What the task requires:
The answer should consist of each line below that contains the word "back".

----------

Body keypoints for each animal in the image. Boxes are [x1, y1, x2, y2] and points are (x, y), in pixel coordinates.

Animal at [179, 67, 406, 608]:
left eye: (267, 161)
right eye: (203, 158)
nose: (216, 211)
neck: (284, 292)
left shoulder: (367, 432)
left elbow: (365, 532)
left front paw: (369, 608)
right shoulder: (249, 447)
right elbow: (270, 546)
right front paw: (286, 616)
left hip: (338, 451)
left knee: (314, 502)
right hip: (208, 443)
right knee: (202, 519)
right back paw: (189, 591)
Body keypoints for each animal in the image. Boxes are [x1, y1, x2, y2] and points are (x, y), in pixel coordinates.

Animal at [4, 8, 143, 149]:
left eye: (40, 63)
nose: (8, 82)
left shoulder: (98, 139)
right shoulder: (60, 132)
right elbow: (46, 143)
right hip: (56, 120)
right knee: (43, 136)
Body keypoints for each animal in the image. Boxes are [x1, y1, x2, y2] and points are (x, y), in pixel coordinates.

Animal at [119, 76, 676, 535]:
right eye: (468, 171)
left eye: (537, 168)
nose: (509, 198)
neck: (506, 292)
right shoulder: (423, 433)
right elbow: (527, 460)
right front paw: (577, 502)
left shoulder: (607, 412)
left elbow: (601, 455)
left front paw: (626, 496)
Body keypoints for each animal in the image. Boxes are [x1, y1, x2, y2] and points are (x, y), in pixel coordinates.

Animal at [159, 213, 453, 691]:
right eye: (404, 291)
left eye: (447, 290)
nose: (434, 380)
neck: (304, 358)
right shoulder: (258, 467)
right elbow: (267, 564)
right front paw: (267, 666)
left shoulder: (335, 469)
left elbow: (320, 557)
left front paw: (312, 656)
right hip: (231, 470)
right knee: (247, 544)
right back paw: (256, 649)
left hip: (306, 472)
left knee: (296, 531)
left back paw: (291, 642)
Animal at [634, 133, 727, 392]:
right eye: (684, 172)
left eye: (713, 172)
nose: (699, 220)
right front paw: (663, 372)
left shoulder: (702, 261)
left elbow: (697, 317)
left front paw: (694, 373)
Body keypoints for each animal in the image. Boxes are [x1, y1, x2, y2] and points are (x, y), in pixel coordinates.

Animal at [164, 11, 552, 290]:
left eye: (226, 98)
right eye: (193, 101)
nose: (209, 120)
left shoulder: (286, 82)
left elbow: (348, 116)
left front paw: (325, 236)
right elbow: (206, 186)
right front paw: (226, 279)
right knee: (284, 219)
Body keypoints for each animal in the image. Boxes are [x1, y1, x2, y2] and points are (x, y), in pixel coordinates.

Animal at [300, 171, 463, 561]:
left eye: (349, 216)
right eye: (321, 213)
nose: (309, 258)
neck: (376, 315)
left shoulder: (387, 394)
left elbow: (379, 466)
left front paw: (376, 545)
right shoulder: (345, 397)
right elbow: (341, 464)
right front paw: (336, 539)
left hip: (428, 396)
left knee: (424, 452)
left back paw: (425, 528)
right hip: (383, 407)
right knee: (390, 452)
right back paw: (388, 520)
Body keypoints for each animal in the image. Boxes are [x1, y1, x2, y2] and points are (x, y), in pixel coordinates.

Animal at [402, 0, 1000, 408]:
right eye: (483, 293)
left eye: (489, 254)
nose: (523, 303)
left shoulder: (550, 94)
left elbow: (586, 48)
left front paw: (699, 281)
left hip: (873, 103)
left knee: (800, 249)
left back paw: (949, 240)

----------

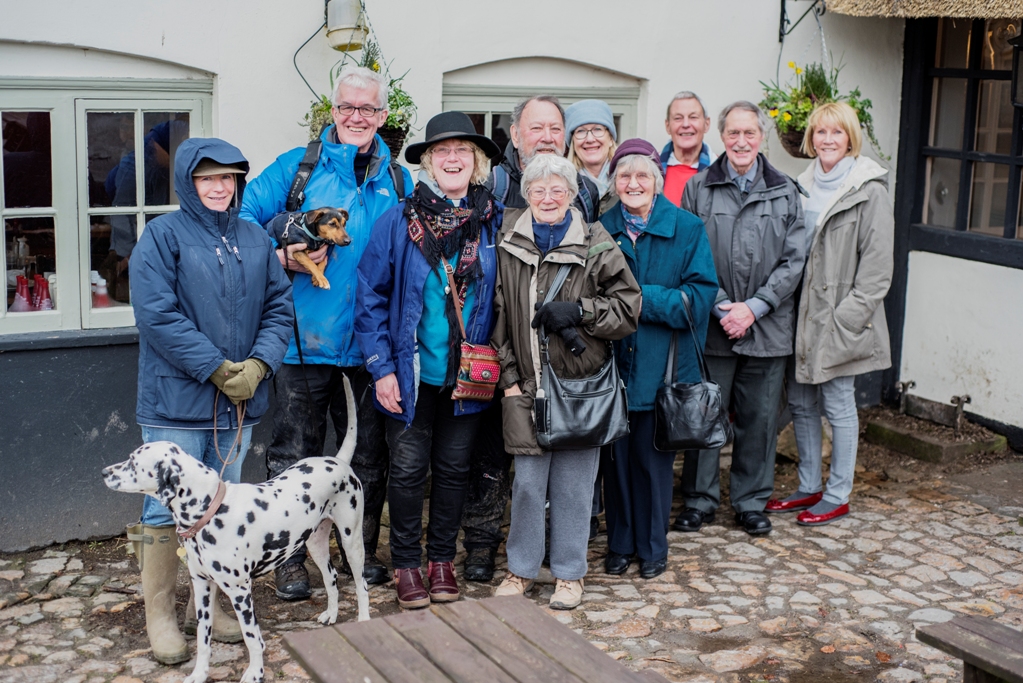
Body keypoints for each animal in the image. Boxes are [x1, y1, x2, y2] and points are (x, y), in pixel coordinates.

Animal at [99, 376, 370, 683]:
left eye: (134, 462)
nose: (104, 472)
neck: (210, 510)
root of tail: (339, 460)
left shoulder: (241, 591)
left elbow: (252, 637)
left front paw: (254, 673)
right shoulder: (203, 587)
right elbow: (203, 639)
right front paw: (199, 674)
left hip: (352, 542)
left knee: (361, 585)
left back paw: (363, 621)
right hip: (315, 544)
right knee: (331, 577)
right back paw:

----------

Answer to this problem:
right back paw: (189, 591)
right back paw: (256, 649)
left back paw: (291, 642)
left back paw: (425, 528)
right back paw: (388, 520)
left back paw: (949, 240)
left back paw: (363, 621)
right back paw:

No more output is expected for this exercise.